Triumph:  After three hours of sleep (and six over the past two nights), I throw on a sports coat and baseball cap, and head back to the airport.  The crack-of-dawn flight to Austin arrives without delay.  Listening to Busta’s “Fire it Up” fires me up as we pull into the gate.

Trauma: The taxi driver approaches the festival from the wrong direction and leaves me and my bags several blocks from the festival.  It is 12:30pm, showtime, and I’m yanking my bags towards the festival, hotter and messier than Snooki after a night of Smirnoff.

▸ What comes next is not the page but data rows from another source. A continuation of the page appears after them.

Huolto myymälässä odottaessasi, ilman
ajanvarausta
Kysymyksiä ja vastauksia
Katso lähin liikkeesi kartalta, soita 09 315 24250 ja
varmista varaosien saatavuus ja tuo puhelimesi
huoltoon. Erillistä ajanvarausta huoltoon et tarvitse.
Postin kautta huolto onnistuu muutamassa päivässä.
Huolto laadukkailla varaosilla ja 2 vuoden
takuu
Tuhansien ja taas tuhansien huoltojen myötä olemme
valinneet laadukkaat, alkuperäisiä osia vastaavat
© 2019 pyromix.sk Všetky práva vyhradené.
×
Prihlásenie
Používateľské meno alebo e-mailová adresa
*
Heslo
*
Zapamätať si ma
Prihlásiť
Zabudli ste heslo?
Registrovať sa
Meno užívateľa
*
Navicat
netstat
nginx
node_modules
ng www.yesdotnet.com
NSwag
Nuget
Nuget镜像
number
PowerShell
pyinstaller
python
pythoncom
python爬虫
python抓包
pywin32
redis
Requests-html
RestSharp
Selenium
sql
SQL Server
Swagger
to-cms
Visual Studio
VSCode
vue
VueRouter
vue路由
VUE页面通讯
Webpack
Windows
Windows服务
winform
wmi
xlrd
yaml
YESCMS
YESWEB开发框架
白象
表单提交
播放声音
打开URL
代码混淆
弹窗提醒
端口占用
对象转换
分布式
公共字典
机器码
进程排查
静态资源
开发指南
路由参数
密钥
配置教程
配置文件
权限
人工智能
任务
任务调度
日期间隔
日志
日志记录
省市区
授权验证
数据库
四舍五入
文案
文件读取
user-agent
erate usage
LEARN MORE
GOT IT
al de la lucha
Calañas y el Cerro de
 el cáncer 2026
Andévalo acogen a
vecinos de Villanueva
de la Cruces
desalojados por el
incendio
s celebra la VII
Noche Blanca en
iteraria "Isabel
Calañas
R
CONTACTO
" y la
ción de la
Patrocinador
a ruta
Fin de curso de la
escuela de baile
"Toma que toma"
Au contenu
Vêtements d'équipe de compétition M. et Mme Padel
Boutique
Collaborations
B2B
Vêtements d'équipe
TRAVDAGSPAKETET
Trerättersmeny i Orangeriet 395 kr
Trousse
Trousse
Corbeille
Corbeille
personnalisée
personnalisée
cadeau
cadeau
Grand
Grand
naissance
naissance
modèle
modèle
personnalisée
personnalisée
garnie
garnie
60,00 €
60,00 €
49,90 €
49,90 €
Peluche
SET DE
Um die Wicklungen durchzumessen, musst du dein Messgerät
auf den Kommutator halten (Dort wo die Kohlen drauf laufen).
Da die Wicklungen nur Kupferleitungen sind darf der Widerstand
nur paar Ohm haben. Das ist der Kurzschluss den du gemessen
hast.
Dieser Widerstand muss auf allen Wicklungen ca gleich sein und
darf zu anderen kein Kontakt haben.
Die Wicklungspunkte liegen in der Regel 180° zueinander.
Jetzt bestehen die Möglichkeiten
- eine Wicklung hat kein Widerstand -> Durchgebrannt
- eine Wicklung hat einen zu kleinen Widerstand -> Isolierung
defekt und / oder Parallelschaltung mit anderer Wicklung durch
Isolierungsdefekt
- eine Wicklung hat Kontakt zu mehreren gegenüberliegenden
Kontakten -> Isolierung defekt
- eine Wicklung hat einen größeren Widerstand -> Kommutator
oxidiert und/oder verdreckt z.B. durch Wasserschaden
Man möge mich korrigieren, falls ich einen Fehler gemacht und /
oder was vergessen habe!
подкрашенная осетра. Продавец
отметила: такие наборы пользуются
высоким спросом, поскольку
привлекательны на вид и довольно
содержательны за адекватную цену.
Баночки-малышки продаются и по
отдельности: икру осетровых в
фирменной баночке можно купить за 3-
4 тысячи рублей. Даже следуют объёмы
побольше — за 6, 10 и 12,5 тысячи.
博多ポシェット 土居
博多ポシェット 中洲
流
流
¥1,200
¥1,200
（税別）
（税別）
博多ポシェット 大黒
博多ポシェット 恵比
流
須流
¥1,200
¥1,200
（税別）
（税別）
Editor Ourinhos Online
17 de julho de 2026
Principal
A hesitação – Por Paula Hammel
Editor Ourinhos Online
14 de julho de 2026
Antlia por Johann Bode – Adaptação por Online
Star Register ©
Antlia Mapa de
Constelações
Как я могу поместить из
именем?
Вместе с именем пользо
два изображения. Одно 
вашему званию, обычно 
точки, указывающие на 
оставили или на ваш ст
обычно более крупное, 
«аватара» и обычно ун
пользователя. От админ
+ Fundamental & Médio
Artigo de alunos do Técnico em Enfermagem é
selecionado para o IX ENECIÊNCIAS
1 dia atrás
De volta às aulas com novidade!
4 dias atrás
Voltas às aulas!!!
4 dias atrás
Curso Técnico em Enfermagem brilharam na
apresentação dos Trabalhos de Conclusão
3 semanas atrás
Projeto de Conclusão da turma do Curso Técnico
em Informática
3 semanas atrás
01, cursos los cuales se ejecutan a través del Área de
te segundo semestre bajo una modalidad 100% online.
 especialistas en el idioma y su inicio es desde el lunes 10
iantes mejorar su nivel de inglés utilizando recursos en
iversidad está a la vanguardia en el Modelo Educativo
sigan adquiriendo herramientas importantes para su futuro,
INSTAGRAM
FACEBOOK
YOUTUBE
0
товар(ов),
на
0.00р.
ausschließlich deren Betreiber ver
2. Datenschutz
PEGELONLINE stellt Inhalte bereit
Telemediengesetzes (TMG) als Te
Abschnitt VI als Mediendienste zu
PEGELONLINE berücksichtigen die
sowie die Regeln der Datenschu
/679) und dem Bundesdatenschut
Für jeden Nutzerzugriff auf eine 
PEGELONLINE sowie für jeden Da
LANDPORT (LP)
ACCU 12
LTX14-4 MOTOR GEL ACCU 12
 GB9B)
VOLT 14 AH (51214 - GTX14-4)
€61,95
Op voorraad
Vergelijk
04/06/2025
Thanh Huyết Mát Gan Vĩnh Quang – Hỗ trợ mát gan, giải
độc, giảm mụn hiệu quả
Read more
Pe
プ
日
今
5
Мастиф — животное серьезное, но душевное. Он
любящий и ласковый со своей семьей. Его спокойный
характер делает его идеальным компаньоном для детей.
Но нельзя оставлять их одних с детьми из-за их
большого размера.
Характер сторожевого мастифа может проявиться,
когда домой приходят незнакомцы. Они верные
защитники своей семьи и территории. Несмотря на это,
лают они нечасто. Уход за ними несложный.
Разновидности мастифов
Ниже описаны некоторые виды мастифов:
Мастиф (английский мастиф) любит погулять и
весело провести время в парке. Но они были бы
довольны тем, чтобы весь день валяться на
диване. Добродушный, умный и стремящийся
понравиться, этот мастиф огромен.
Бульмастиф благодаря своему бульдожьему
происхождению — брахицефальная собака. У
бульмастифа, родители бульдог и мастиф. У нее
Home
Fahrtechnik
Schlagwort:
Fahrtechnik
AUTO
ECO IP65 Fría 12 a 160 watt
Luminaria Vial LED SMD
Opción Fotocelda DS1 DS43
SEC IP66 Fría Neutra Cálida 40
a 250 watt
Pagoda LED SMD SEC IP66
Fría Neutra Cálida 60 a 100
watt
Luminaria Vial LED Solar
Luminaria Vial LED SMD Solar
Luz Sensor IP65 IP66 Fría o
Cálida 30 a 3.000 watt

Triumph: I scramble over to the lecture tent and am literally rolling my bags to the stage as the moderator is poised to give his introduction.  Like a hot potato, I’m mic-ed up and taken to my chair on the stage.  The moderator — Mark Sayre, sommelier at the Austin Four Seasons’ Trio and just named one of Wine & Spirits’ 7 Best Sommeliers — provides a masterful introduction.  It is soon evident that my book tour co-speaker, the Austin Chronicle’s Wes Marshall and author of the terrific What’s a Wine Lover to Do?, has a practical, anti-snob approach like my own, and we mesh well.  The audience can feel the love and responds in kind, with smart questions and generous enthusiasm.

Trauma:  Wes and I are booked for a post-lecture radio interview in the Senate Hearings Chamber of the nearby Texas State Capitol.  I haul my bags over to the building, up innumerable steps, and into the marble lobby, where security is tight as a knot, likely because Karl Rove is also on the grounds to speak at the festival.  One of the many policemen – actually, a Texas Ranger, craggily, Stetson-ed and fully exuding the words “lethal force” – spots me and demands that I open my suitcase for a search.  As tourists stream by, I drop to my knees ands struggle to open the suitcase, grateful that I left my foil-covered cuke at home.

Truimph:  The interview is great fun and Wes, his wife Emily, and I repair to Max’s Wine Dive.  It’s the end of this leg of the book tour. All is made right by the combination of a Nickel + Nickel Chardonnay and the restaurant’s signature “Texas Poutine,” an orgy of grit fries, bacon gravy, cheese curs, and house-made pickled jalapenos.